I'm following what your saying. Just to be clear I don't claim to be an expert. I do go to the bat flights about 2 times a year and have never seen only a dozen (12)bats. Even when the bat count is low I still see what I would say to be 200,000 bats or more.

Since: Nov 09

Location hidden

#10 Jun 16, 2011
Cbad, we are in exceptional drought conditions, and bats rely on insect prey in order to survive.

Insects in turn predate on either plants or other insects, and plants need water.

It would make perfect sense that our bats are not hanging around the Big Cave much these days, and seeking instead riparian habitats.
CBad wrote:
In the history of the bat flights it has never been only a dozen bats that came out. Unless it was bad weather in which case they cancel the public bat flight the bats will come out at feeding time.

Since: Nov 09

Location hidden

#11 Jun 16, 2011
That's funny!

Thanks for sharing your experiences.

First time I saw a giant vinegaroon strolling across my yard in broad daylight, back around 1998, I thought I was in a science fiction movie.

Then I learned how beneficial they are, and how they have no venom.
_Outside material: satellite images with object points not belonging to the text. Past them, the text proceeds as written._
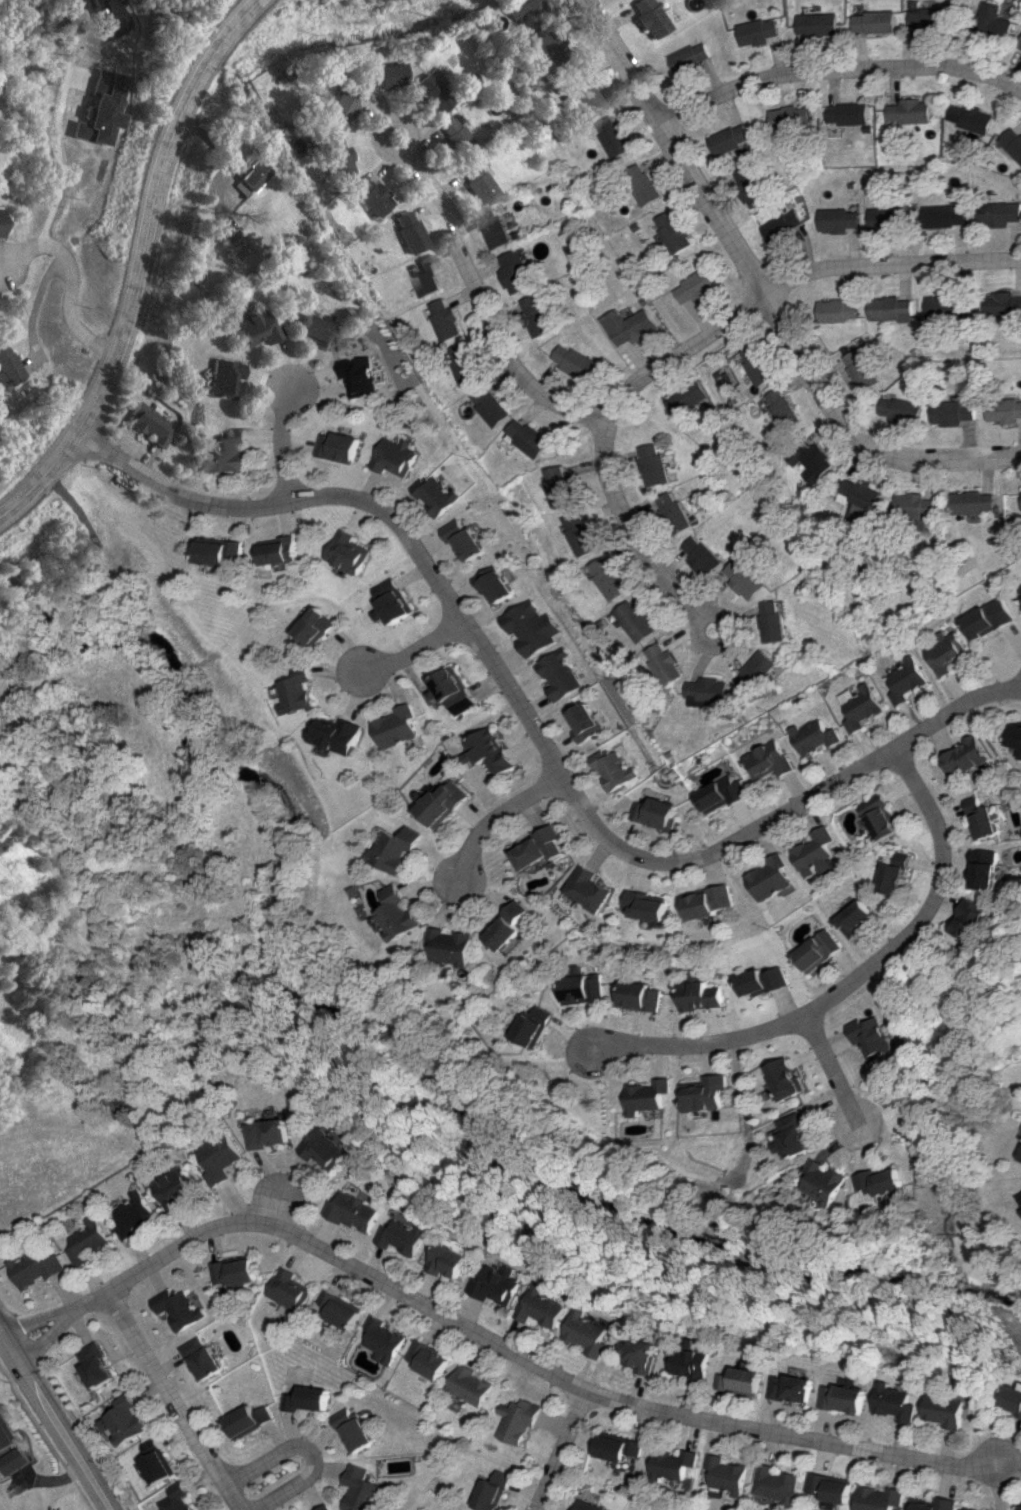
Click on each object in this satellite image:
building: (516, 6)
building: (929, 14)
building: (110, 16)
building: (648, 17)
building: (993, 20)
building: (879, 22)
building: (822, 24)
building: (761, 32)
building: (549, 42)
building: (1019, 46)
building: (690, 56)
road: (840, 71)
building: (381, 75)
building: (580, 90)
building: (431, 92)
building: (101, 109)
building: (334, 109)
building: (914, 111)
building: (854, 113)
building: (795, 117)
building: (973, 117)
road: (56, 122)
building: (456, 137)
building: (615, 137)
building: (733, 139)
building: (1012, 142)
building: (332, 158)
building: (247, 177)
building: (475, 181)
building: (643, 183)
building: (751, 186)
building: (366, 195)
building: (997, 213)
building: (946, 216)
building: (886, 218)
building: (842, 219)
building: (0, 223)
building: (784, 226)
building: (498, 227)
building: (404, 231)
building: (672, 231)
building: (234, 246)
road: (136, 261)
building: (519, 272)
building: (427, 275)
road: (73, 278)
road: (789, 283)
building: (691, 287)
road: (760, 292)
road: (481, 294)
road: (34, 301)
building: (1004, 304)
building: (947, 307)
building: (895, 309)
building: (841, 310)
building: (541, 315)
building: (449, 319)
building: (629, 325)
building: (256, 327)
building: (316, 330)
building: (578, 361)
building: (468, 364)
building: (754, 364)
building: (7, 365)
building: (867, 374)
building: (356, 375)
building: (222, 378)
building: (723, 378)
building: (681, 398)
building: (496, 405)
building: (782, 408)
building: (904, 410)
building: (1004, 410)
building: (954, 412)
building: (147, 424)
building: (534, 437)
road: (282, 440)
building: (337, 446)
building: (232, 451)
building: (396, 457)
building: (810, 459)
building: (647, 464)
building: (564, 486)
building: (438, 495)
building: (862, 501)
building: (976, 502)
building: (925, 510)
building: (667, 512)
building: (582, 534)
road: (631, 535)
building: (467, 540)
building: (225, 551)
building: (284, 551)
building: (354, 552)
building: (697, 555)
building: (744, 577)
building: (606, 578)
building: (496, 586)
building: (398, 601)
building: (990, 618)
building: (633, 621)
building: (771, 621)
building: (320, 626)
building: (530, 628)
building: (947, 652)
road: (415, 653)
building: (663, 663)
building: (756, 671)
building: (557, 674)
building: (906, 680)
building: (455, 690)
building: (303, 691)
building: (708, 691)
building: (857, 706)
building: (583, 722)
road: (532, 726)
building: (401, 727)
building: (341, 734)
building: (1017, 735)
building: (811, 736)
building: (494, 750)
building: (967, 756)
building: (766, 760)
building: (613, 769)
building: (721, 794)
building: (449, 803)
building: (657, 813)
building: (878, 817)
building: (982, 818)
road: (499, 819)
building: (2, 842)
building: (543, 847)
building: (401, 849)
building: (815, 853)
building: (985, 869)
building: (892, 876)
building: (771, 878)
building: (593, 889)
building: (710, 902)
building: (651, 905)
building: (404, 913)
building: (855, 918)
building: (975, 918)
building: (512, 926)
building: (457, 946)
building: (817, 950)
building: (761, 981)
road: (852, 981)
building: (583, 989)
building: (698, 993)
building: (640, 996)
building: (535, 1026)
building: (873, 1036)
road: (832, 1075)
building: (786, 1078)
building: (650, 1095)
building: (706, 1095)
building: (117, 1105)
building: (266, 1133)
building: (794, 1136)
building: (323, 1148)
building: (218, 1157)
building: (1020, 1158)
building: (888, 1180)
building: (828, 1181)
building: (173, 1187)
road: (274, 1207)
building: (352, 1211)
building: (132, 1214)
building: (400, 1237)
building: (86, 1241)
building: (445, 1260)
building: (35, 1268)
building: (231, 1274)
building: (493, 1285)
building: (287, 1290)
building: (538, 1307)
building: (179, 1308)
building: (338, 1310)
road: (36, 1319)
building: (584, 1333)
road: (45, 1335)
building: (380, 1340)
road: (512, 1352)
building: (638, 1354)
building: (203, 1358)
building: (425, 1359)
building: (689, 1364)
building: (99, 1365)
building: (740, 1381)
building: (468, 1385)
building: (790, 1388)
building: (841, 1398)
road: (177, 1399)
building: (305, 1399)
building: (1011, 1399)
building: (892, 1402)
building: (942, 1410)
building: (128, 1420)
building: (248, 1420)
building: (518, 1420)
road: (55, 1422)
building: (353, 1430)
building: (6, 1433)
building: (618, 1447)
road: (309, 1450)
road: (561, 1450)
building: (16, 1460)
building: (161, 1461)
building: (672, 1464)
building: (728, 1474)
building: (776, 1484)
building: (829, 1487)
building: (361, 1489)
building: (493, 1491)
building: (182, 1498)
building: (880, 1498)
building: (934, 1504)
building: (588, 1506)
building: (325, 1507)
building: (964, 1509)
building: (1020, 1509)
But in that moment, I was kind of shocked.
Curious wrote:
<quoted text>
LOL...the first time I seen it when I came down here...I was expecting these big **** vampire bats to come out. The ranger got a little pissy with me when I asked if they were waiting for the little ones to get outta the way. Yeah, I know, pretty stupid, but after seeing the spiders and such down here compared to up north..anything was possible it seemed.

Since: Nov 09

Location hidden

#12 Jun 16, 2011
Cool, thanks. Wrote the same myself below.

Carlsbad Cavern is world-class, and is very well worked out for visitors. I can't imagine visiting it via elevator on the way in, unless I was engaged in a tour of other parts of the cave other than the main part that is tourist-accessible. Going all the way down through the natural entrance is such a great experience; it gives one so much of a sense of the scope of some of these caves here.

I'm so glad the buildings didn't burn up. In this economic climate, it would be only too easy for the PTB to argue to just close it down. Or sell it.
Sagebrusher wrote:
Whenever I travel from Iowa to Arizona I always stop by Carlsbad Caverns...I will never understand people who are disappointed in the cave. Did they just take the elevator down and grab a sandwich? Were they too lazy to walk to the far end of the Big Room where you could park a 747 and almost fit the Statue of Liberty in several locations.
Here's a copy/paste from the NPS morning report about bat flight numbers, gee, I guess maybe the low numbers have something to do with the lack of rain?
"This spring, park employees noted that smaller numbers of bats seemed to be flying out of the cave during the nightly bat exodus. This is a common observation when environmental conditions are extremely dry since less moisture means fewer insects, the bats' main food source. Many of the bats in the park's resident Mexican Free-tailed bat colony, which has been counted at over 400,000, are believed to choose roosting sites closer to water in dry years. The park has had no measurable precipitation since last September."
http://www.nps.gov/applications/morningreport...

Since: Nov 09

Location hidden

#13 Jun 16, 2011
Again...you're making good points here. But during times of exceptional drought, it's quite possible that the bat population will, to a great extent, move elsewhere to find food.

I appreciate your feedback on this. I hope you didn't find my previous comment to be an attack on you, as I can see that you are being realistic, and I did not mean it to be such.
CBad wrote:
In the history of the bat flights it has never been only a dozen bats that came out. Unless it was bad weather in which case they cancel the public bat flight the bats will come out at feeding time.